Il est possible que Debussy ait pu se « dégager » et puiser une certaine forme de liberté — par méconnaissance des cultures asiatiques selon Pierre Boulez — grâce à l’Exposition universelle de 1889 : « Le choc de cette tradition, codifiée différemment, mais aussi puissamment que la tradition d’Occident, va sans doute précipiter la rupture de la nouvelle musique avec les éléments traditionnels européens : on peut se demander si pareille impression de liberté ne fut pas provoquée par l’ignorance des strictes conventions de la musique asiatique » . Ce « choc » aurait agi comme un déclencheur ou comme un ferment, engageant le compositeur dans l’élaboration de sa voie propre.

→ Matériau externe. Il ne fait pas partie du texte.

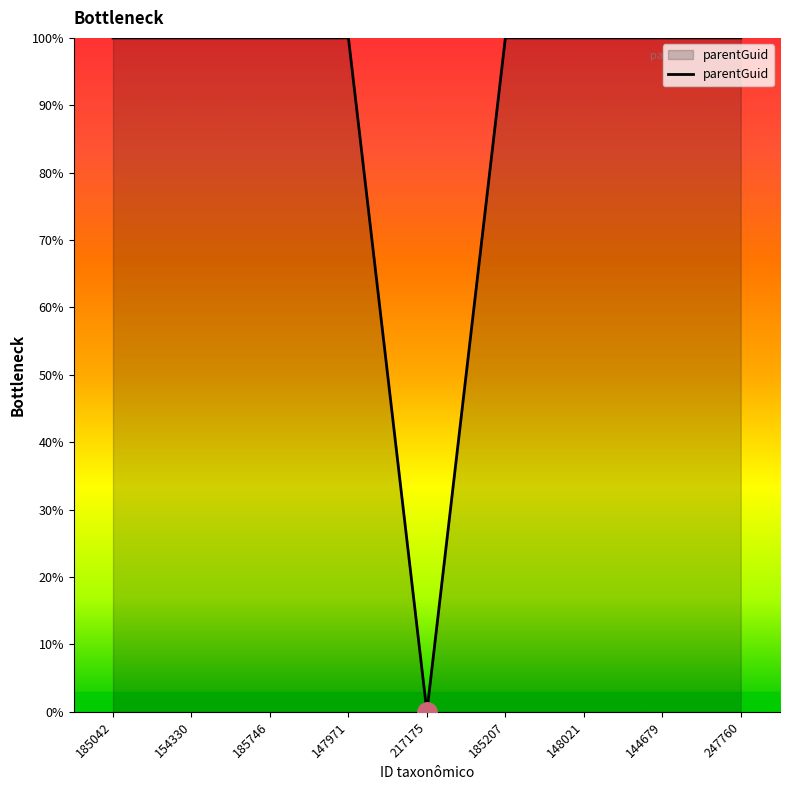

Reading left to right, list all the values displayed in this chart.

185042=100	154330=100	185746=100	147971=100	217175=0	185207=100	148021=100	144679=100	247760=100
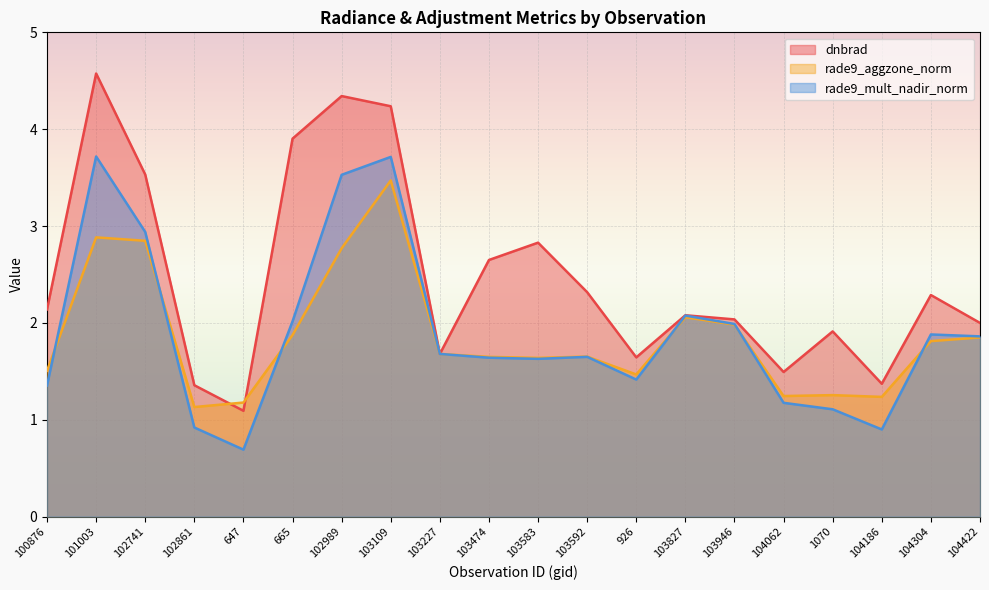

Read the dnbrad value at 103827.

2.1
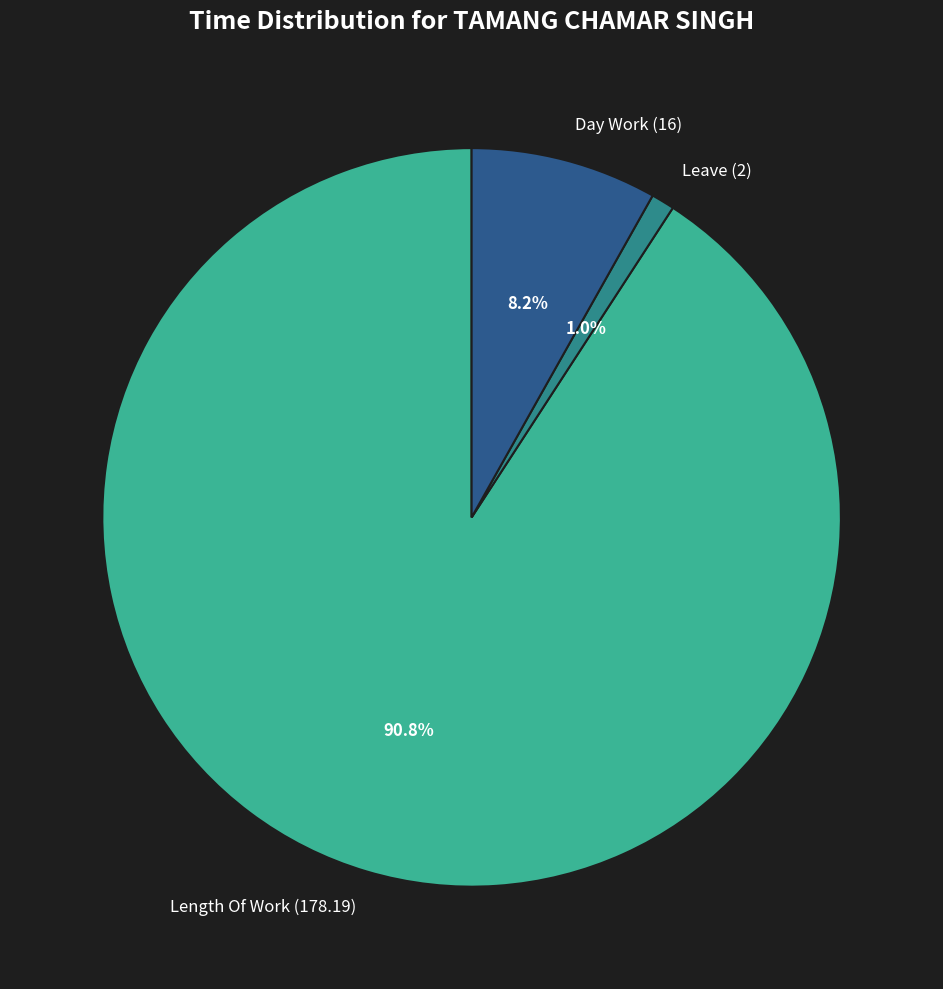

Which category has the smallest portion of the pie?

Leave (2)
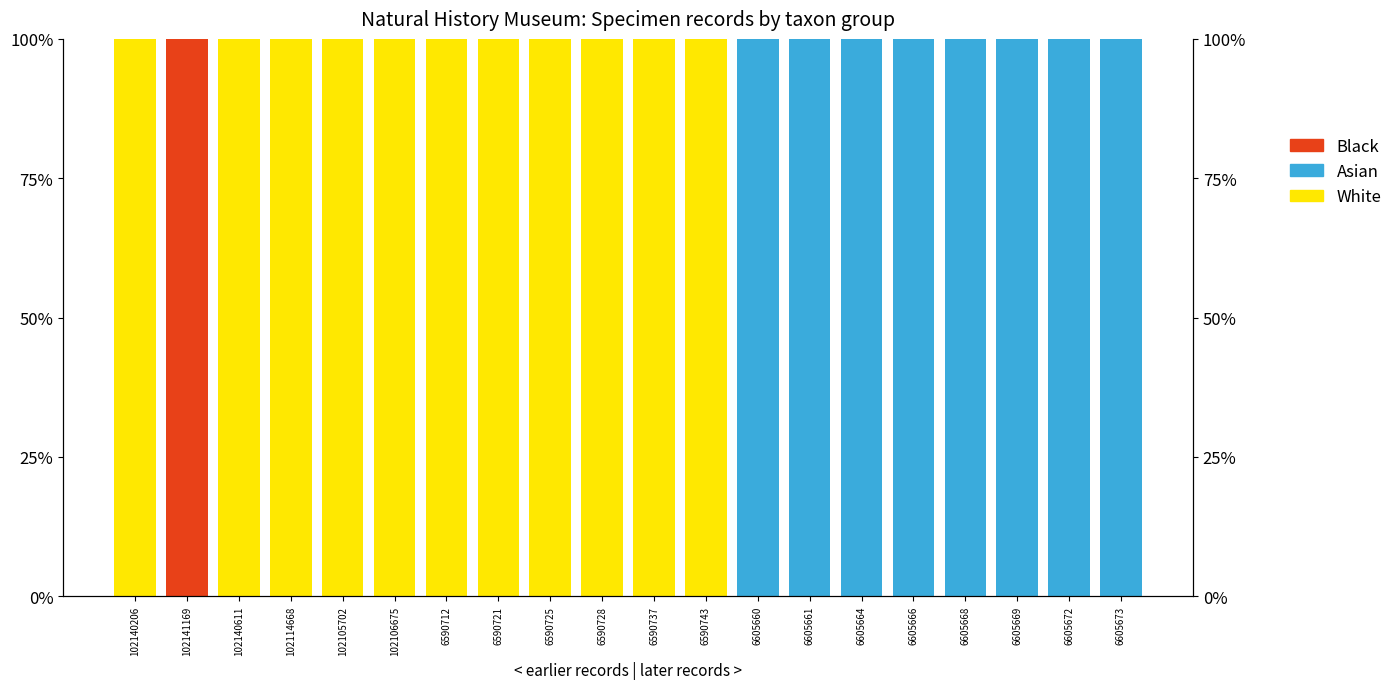

At which label is Black closest to 0?

102140206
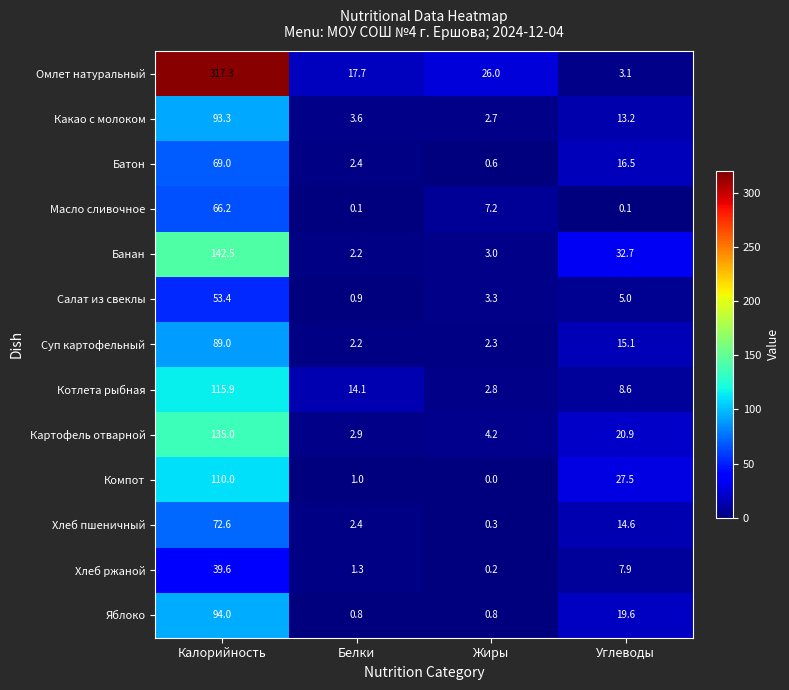

True or false: Батон has a value of 69.0 at Калорийность.

True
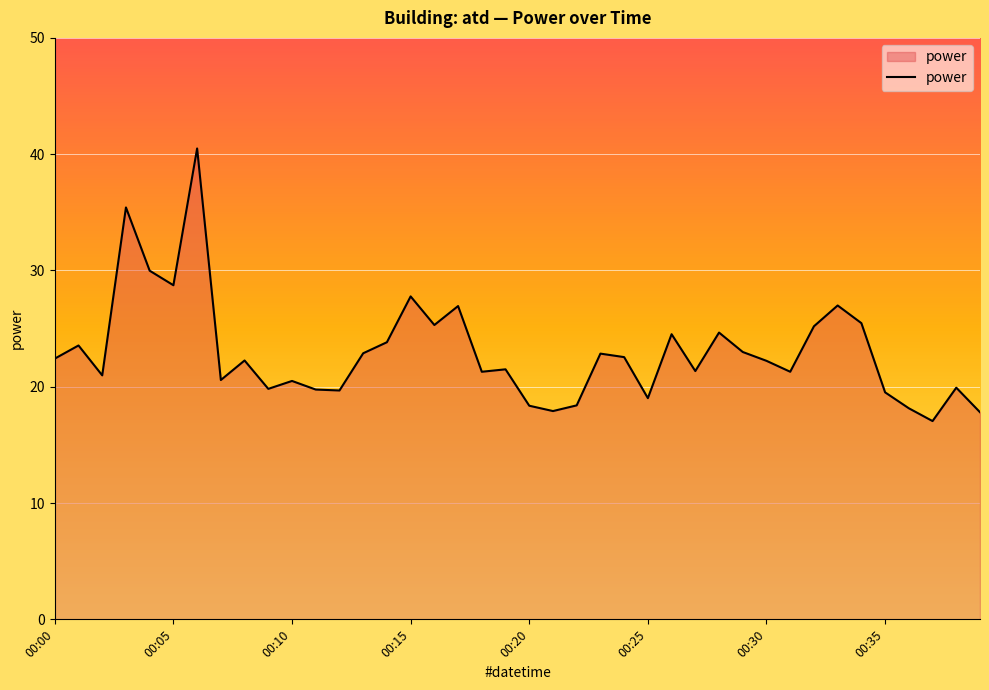

What is the maximum value shown in the chart?

40.5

Selon André Boucourechliev, le lieu de la modernité de Debussy est “le temps musical — c’est-à-dire la forme — en sa singularité : un temps musical qui ignore les fantasmes hérités du classicisme, symétrie, périodicité, unité, continuité, schèmes et catégories » . Selon Boulez, « la flûte du Faune instaure une respiration nouvelle de l’art musical ; l’art du développement n’y est point tellement bouleversé que le concept lui-même de forme, libéré des contraintes impersonnelles du schéma, donnant essor à une expressivité souple et mobile, exigeant une technique d’adéquation parfaite et instantanée » . Ainsi, la modernité de Debussy provient de son appropriation de tous les paramètres musicaux.